'We will never see the like of him again' - glorious Galileo dies at 23
Galileo, the sire of sires who won the 2001 Derby during a glorious Classic campaign and hailed by Aidan O'Brien as a "thoroughbred we will never see the like of again", has died at the age of 23.
Among the 12-time champion sire's offspring, who have produced 92 Group/Grade 1 wins between them, is the mighty Frankel and John Magnier said Galileo leaves behind him a legacy of unprecedented success.
The decision was taken to euthanise Galileo on humane grounds due to a "chronic, non-responsive, debilitating injury to the near-fore foot".
Magnier, owner of Coolmore Stud and many of Galileo's finest sons and daughters, said: "It is a very sad day, but we all feel incredibly fortunate to have had Galileo here at Coolmore. I would like to thank the dedicated people who looked after him so well all along the way.
"He was always a very special horse to us and was the first Derby winner we had at Ballydoyle in the post-Vincent O'Brien era. I would also like to thank Aidan [O'Brien] and his team for the brilliant job they did with him.
"The effect he is having on the breed through his sons and daughters will be a lasting legacy, and his phenomenal success really is unprecedented."
A son of the multiple champion sire Sadler's Wells out of the 1993 Arc winner Urban Sea, Galileo was a racehorse of the highest calibre with wins in the Derby, Irish Derby and King George in 2001, before finishing second to Fantastic Light in one of the most memorable runnings of the Irish Champion Stakes.
However, his achievements on the track have gone on to be outshone by his career as a stallion, with an endless list of superstars led by the unbeaten Frankel, who is establishing himself as a sire of repute.
Galileo will be inextricably linked with O'Brien, who trained the vast majority of the stallion's runners at Ballydoyle and praised them for their "genuineness" which was "something else".
"He was unique and we will never see the like of him again," O'Brien said. "The determination he put into his stock was something else – that's what made him different.
"You would train a lot of horses, different types of horses who all have different traits, but very few of them, in fact none of them, put that mental trait into their horses the way Galileo did. What he put into their minds, that genuineness, was out of this world."
Mick Kinane, who was in the saddle for five of Galileo's six career wins, said he was up there with the best horses he has ever ridden and couldn't believe how smooth the 2001 Derby win was.
Kinane told the Racing Post: "It's the passing of a great, even my daughter got emotional when she heard he was dead. That shows how much he meant to her. He was a big part of my life in every way and it's sad he didn't get to live it out a bit longer.
"The Derby was very smooth – there was never a moment's bother from the minute we left the gates. We were always in control of what we were doing. It's testament to the horse that it went like that as it's very seldom it happens like that in those big races when you're on one everyone expects to win."
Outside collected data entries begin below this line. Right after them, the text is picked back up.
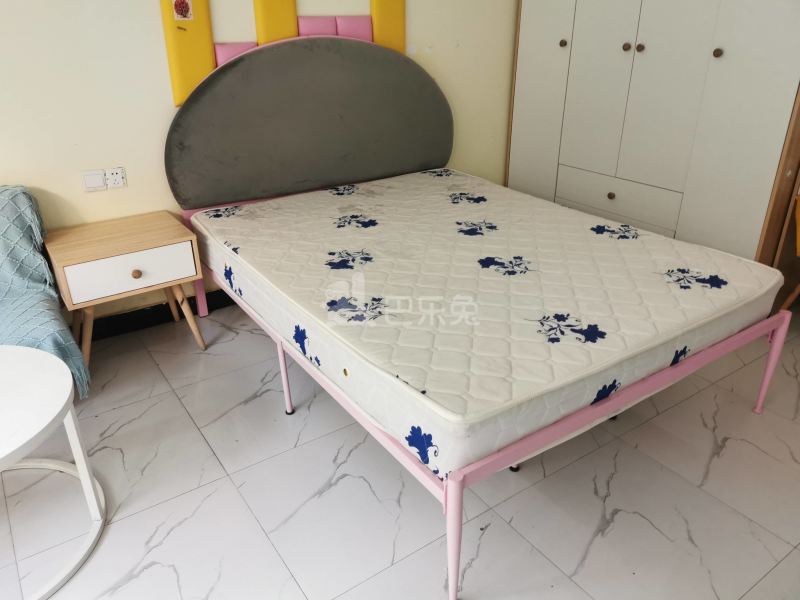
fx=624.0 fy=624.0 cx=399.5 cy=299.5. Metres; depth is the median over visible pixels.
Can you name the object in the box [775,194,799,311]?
chair
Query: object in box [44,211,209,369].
nightstand
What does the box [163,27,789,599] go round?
bed frame
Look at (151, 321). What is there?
baseboard
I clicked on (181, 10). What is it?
sticker
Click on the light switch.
(100, 182)
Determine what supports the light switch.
attached to the wall at (38, 180)
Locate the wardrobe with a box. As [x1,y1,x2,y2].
[505,0,799,265]
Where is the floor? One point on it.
(151, 370)
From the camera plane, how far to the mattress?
2.01 m
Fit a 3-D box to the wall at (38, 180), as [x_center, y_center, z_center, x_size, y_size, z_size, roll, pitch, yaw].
[-1.005,-1.104,2.702,4.883,2.490,0.141,-17,30,-31]
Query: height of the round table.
0.464 m
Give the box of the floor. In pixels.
[0,301,799,599]
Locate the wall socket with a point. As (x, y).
(110, 175)
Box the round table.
[0,342,105,599]
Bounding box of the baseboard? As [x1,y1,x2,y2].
[82,289,237,340]
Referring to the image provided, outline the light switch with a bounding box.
[82,169,106,191]
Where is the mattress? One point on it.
(693, 296)
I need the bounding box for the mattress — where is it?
[190,171,786,478]
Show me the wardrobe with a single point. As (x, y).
(573, 44)
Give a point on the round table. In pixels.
(80, 473)
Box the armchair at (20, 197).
[0,185,89,399]
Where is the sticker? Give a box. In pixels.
[172,0,192,21]
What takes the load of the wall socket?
attached to the wall at (38, 180)
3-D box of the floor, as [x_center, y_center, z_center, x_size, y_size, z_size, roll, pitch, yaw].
[0.202,0.727,1.826,5.119,0.100,3.931,-17,30,-31]
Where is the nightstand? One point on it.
(153, 244)
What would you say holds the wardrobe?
on the floor
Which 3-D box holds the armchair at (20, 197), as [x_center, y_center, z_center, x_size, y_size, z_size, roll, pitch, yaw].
[-1.584,0.064,2.201,0.773,0.783,0.761,-17,30,-31]
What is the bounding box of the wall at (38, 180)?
[0,0,516,325]
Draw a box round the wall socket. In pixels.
[104,167,125,188]

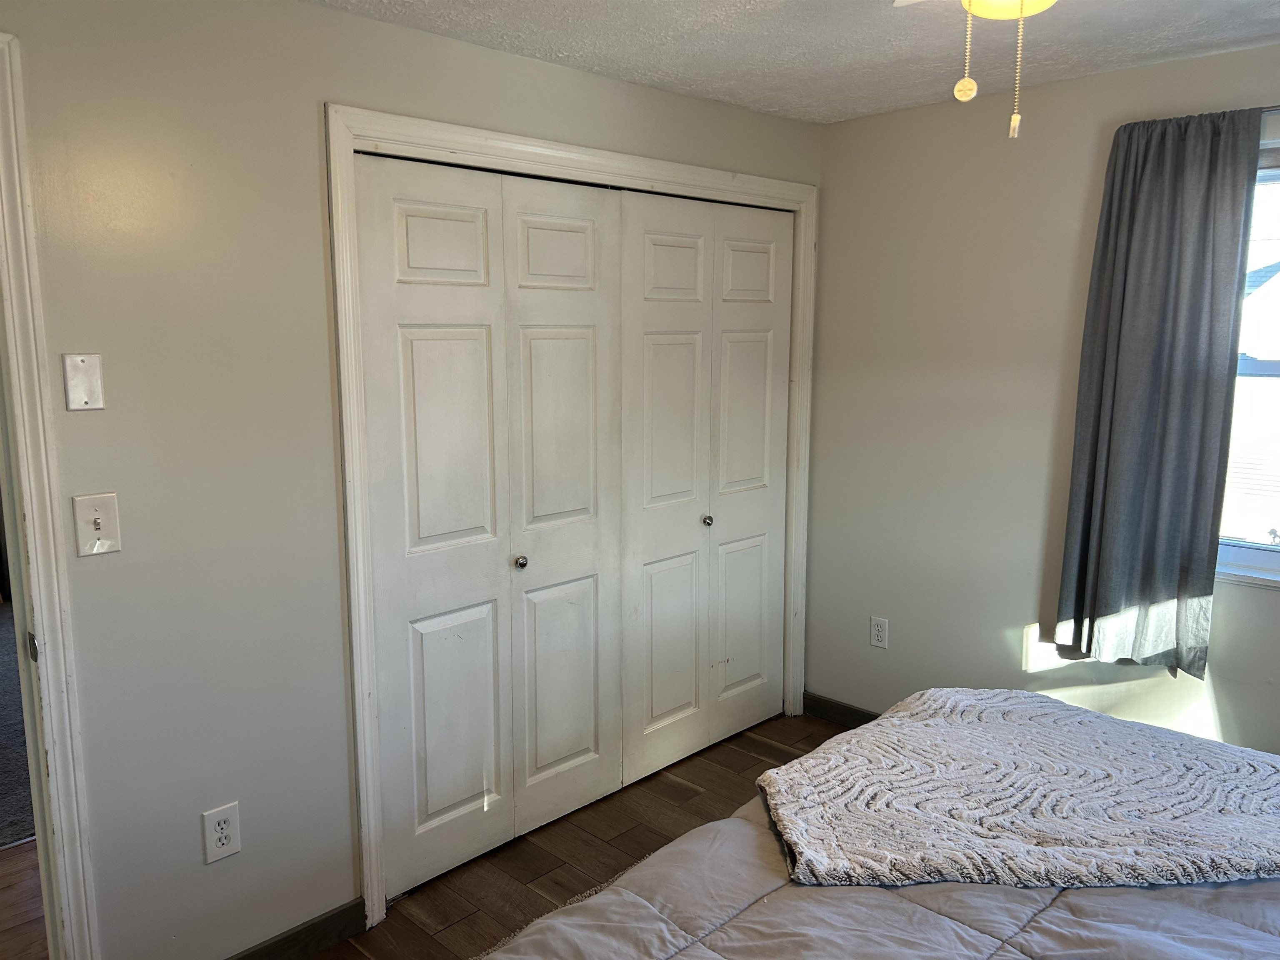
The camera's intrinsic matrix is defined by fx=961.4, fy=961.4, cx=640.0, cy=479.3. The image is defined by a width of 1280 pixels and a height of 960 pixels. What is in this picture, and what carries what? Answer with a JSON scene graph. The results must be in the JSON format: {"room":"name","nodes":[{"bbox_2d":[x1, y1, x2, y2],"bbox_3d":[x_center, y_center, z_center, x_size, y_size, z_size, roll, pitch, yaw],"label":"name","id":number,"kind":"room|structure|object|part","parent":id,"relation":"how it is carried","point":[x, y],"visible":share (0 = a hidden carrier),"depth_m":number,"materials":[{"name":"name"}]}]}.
{"room":"bedroom","nodes":[
{"label":"bedroom","id":0,"kind":"room"},
{"bbox_2d":[0,598,35,851],"bbox_3d":[-3.698,1.022,3.983,4.146,0.088,3.886,-9,13,-44],"label":"carpet floor","id":1,"kind":"structure","parent":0,"point":[1,783],"depth_m":3.62,"materials":[{"name":"grey carpet"}]},
{"bbox_2d":[0,835,47,959],"bbox_3d":[-2.385,1.313,2.320,3.220,0.096,2.695,-9,13,-44],"label":"hallway floor","id":2,"kind":"structure","parent":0,"point":[14,861],"depth_m":2.71,"materials":[{"name":"brown wood"}]},
{"bbox_2d":[0,0,818,959],"bbox_3d":[-0.704,0.023,2.571,3.974,2.398,0.127,-9,13,-44],"label":"left wall","id":3,"kind":"structure","parent":0,"point":[321,17],"depth_m":2.22,"materials":[{"name":"paint"}]},
{"bbox_2d":[0,32,101,959],"bbox_3d":[-1.602,0.259,1.716,1.000,2.161,0.170,-9,13,-44],"label":"door frame","id":4,"kind":"structure","parent":3,"relation":"attached to","point":[25,471],"depth_m":1.98,"materials":[{"name":"white paint"}]},
{"bbox_2d":[61,352,104,410],"bbox_3d":[-1.146,-0.200,1.980,0.066,0.117,0.014,-9,13,-44],"label":"wall plate","id":5,"kind":"object","parent":3,"relation":"attached to","point":[80,372],"visible":0.98,"depth_m":1.98,"materials":[{"name":"white"}]},
{"bbox_2d":[71,491,121,556],"bbox_3d":[-1.145,0.096,2.028,0.080,0.131,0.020,-9,13,-44],"label":"light switch","id":6,"kind":"object","parent":3,"relation":"attached to","point":[96,544],"visible":0.98,"depth_m":2.03,"materials":[{"name":"white plastic"}]},
{"bbox_2d":[201,802,241,864],"bbox_3d":[-1.008,0.853,2.316,0.081,0.132,0.009,-9,13,-44],"label":"wall outlet","id":7,"kind":"object","parent":3,"relation":"attached to","point":[226,832],"visible":0.99,"depth_m":2.31,"materials":[{"name":"white plastic"}]},
{"bbox_2d":[222,897,369,959],"bbox_3d":[-1.140,1.242,2.222,1.097,0.096,0.014,-9,13,-44],"label":"baseboard","id":8,"kind":"structure","parent":3,"relation":"attached to","point":[295,934],"depth_m":2.50,"materials":[{"name":"wood"}]},
{"bbox_2d":[325,103,818,923],"bbox_3d":[-0.066,0.030,3.231,2.039,2.158,0.136,-9,13,-44],"label":"closet door frame","id":9,"kind":"structure","parent":3,"relation":"attached to","point":[685,176],"depth_m":2.61,"materials":[{"name":"white paint"}]},
{"bbox_2d":[355,153,629,907],"bbox_3d":[-0.385,0.135,2.891,0.937,2.047,0.082,-9,13,-44],"label":"bifold closet door","id":10,"kind":"structure","parent":9,"relation":"in","point":[589,240],"depth_m":2.83,"materials":[{"name":"white paint"}]},
{"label":"panel","id":11,"kind":"part","parent":10,"relation":"part of","materials":[{"name":"white paint"}]},
{"bbox_3d":[-0.369,0.254,2.949,0.036,0.037,0.037,-9,13,-44],"label":"knob","id":12,"kind":"part","parent":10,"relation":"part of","materials":[{"name":"silver metal"}]},
{"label":"panel","id":13,"kind":"part","parent":10,"relation":"part of","materials":[{"name":"white paint"}]},
{"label":"panel","id":14,"kind":"part","parent":10,"relation":"part of","materials":[{"name":"white paint"}]},
{"bbox_2d":[618,189,794,784],"bbox_3d":[0.271,0.021,3.550,0.939,2.053,0.085,-9,13,-44],"label":"bifold closet door","id":15,"kind":"structure","parent":9,"relation":"in","point":[653,342],"depth_m":3.51,"materials":[{"name":"white paint"}]},
{"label":"panel","id":16,"kind":"part","parent":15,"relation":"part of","materials":[{"name":"white paint"}]},
{"bbox_3d":[0.242,0.152,3.539,0.036,0.038,0.037,-9,13,-44],"label":"knob","id":17,"kind":"part","parent":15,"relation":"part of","materials":[{"name":"metal"}]},
{"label":"panel","id":18,"kind":"part","parent":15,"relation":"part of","materials":[{"name":"white paint"}]},
{"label":"panel","id":19,"kind":"part","parent":15,"relation":"part of","materials":[{"name":"white paint"}]},
{"bbox_2d":[304,712,852,959],"bbox_3d":[0.528,1.421,1.676,3.939,0.100,3.650,-9,13,-44],"label":"floor","id":20,"kind":"structure","parent":0,"point":[518,851],"depth_m":2.99,"materials":[{"name":"brown wood"}]},
{"bbox_2d":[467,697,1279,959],"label":"bed","id":21,"kind":"object","parent":20,"relation":"on","point":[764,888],"visible":0.88,"depth_m":1.67,"materials":[{"name":"grey fabric"}]},
{"bbox_2d":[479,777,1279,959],"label":"comforter","id":22,"kind":"object","parent":21,"relation":"on","point":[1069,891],"visible":0.39,"depth_m":1.63,"materials":[{"name":"grey fabric"}]},
{"bbox_2d":[755,687,1279,889],"bbox_3d":[0.899,0.611,2.102,1.062,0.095,0.950,-9,13,-44],"label":"throw blanket","id":23,"kind":"object","parent":22,"relation":"on","point":[1024,695],"visible":0.98,"depth_m":1.89,"materials":[{"name":"grey fabric"}]},
{"bbox_2d":[312,0,1279,124],"bbox_3d":[0.351,-1.032,1.262,4.161,0.106,3.622,-9,13,-44],"label":"ceiling","id":24,"kind":"structure","parent":0,"point":[1270,31],"depth_m":2.61,"materials":[{"name":"white paint"}]},
{"bbox_2d":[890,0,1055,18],"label":"ceiling light","id":25,"kind":"object","parent":24,"relation":"attached to","point":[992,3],"visible":0.96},
{"bbox_2d":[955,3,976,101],"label":"pull chain","id":26,"kind":"object","parent":25,"relation":"hanging from","point":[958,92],"visible":0.97,"depth_m":1.28,"materials":[{"name":"gold metal"}]},
{"bbox_2d":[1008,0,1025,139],"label":"pull chain","id":27,"kind":"object","parent":25,"relation":"hanging from","point":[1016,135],"visible":0.98,"depth_m":1.35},
{"bbox_2d":[894,0,1057,139],"bbox_3d":[0.529,-0.721,1.250,0.965,0.515,0.986,-9,13,-44],"label":"ceiling fan","id":28,"kind":"object","parent":24,"relation":"hanging from","point":[1021,3],"visible":0.98,"depth_m":1.34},
{"bbox_2d":[807,40,1279,754],"bbox_3d":[1.904,-0.028,2.801,0.148,2.410,3.504,-9,13,-44],"label":"right wall","id":29,"kind":"structure","parent":0,"point":[1050,92],"depth_m":3.39,"materials":[{"name":"paint"}]},
{"bbox_2d":[801,691,879,728],"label":"baseboard","id":30,"kind":"structure","parent":29,"relation":"attached to","point":[846,719],"depth_m":3.93,"materials":[{"name":"wood"}]},
{"bbox_2d":[869,615,889,648],"bbox_3d":[0.936,0.600,3.776,0.009,0.119,0.073,-9,13,-44],"label":"wall outlet","id":31,"kind":"object","parent":29,"relation":"attached to","point":[878,633],"visible":0.99,"depth_m":3.77,"materials":[{"name":"white plastic"}]},
{"bbox_2d":[1215,140,1279,585],"bbox_3d":[2.046,-0.283,2.610,0.136,1.284,1.103,-9,13,-44],"label":"window","id":32,"kind":"structure","parent":29,"relation":"in","point":[1246,549],"depth_m":2.88,"materials":[{"name":"clear glass"}]},
{"bbox_2d":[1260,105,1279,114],"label":"curtain rod","id":33,"kind":"object","parent":29,"relation":"attached to","point":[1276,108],"visible":0.37,"depth_m":2.63,"materials":[{"name":"silver metal"}]},
{"bbox_2d":[1054,106,1265,678],"bbox_3d":[1.531,-0.238,2.876,0.095,1.658,0.480,-9,13,-44],"label":"curtain","id":34,"kind":"object","parent":33,"relation":"hanging from","point":[1153,410],"visible":0.99,"depth_m":2.86,"materials":[{"name":"grey fabric"}]}
]}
Kinane added: "He was an easy horse to ride. He could take a hold in the early days, and it took him a while to settle him initially as he was very enthusiastic horse. He was always eager to please and was a beautifully balanced horse and very easy to be a part of.
"When a horse can win two Derbies and a King George – very few three-year-olds can do that. He has be one of the best I've ever ridden for sure."
'This horse has left some legacy'
Frankie Dettori was the first jockey to inflict a defeat on Galileo, ending his unbeaten record when partnering Fantastic Light to victory in the aforementioned Irish Champion Stakes at Leopardstown, and he paid his own special tribute to him at Newmarket.
Dettori said: "First of all he was an amazing racehorse and he became a revelation as a stallion, he's the sire of sires. We thought Sadler's Wells was great but this horse has left some legacy, I'm telling you. I'm very sad for the Coolmore team, but he's done so much for racing in the last 20 years and we must celebrate him now."
With 92 and counting, the latest coming just hours after his death when Bolshoi Ballet won the Belmont Derby, Galileo has proved to be the most prolific source of Group 1 winners in history since retiring at the end of the 2001 season. His covering fee has been listed as 'private' since 2008, but was believed to be in excess of €500,000.
Among his Group 1 winners are five winners of the Derby, a record in itself, with New Approach, Australia, Ruler Of The World, Anthony Van Dyck and Serpentine emulating their sire.
Other notable offspring of Galileo include Nathaniel, Waldgeist, Found, Love, Magical, Highland Reel, Teofilo, Minding and many more.
Galileo's influence stretched into the auction ring too, with yearlings routinely fetching seven figures when offered for sale.
They were topped by Al Naamah, who was bought as a yearling for 5,000,000gns (£5.25m/€6.15m) by Sheikh Joaan Al Thani's Al Shaqab Racing in 2013, while Marsha was snapped up by the Coolmore partners for 6,000,000gns (£6.3m/€7m) in 2017 to be covered by the sire after he was shown to suit sprinting mares.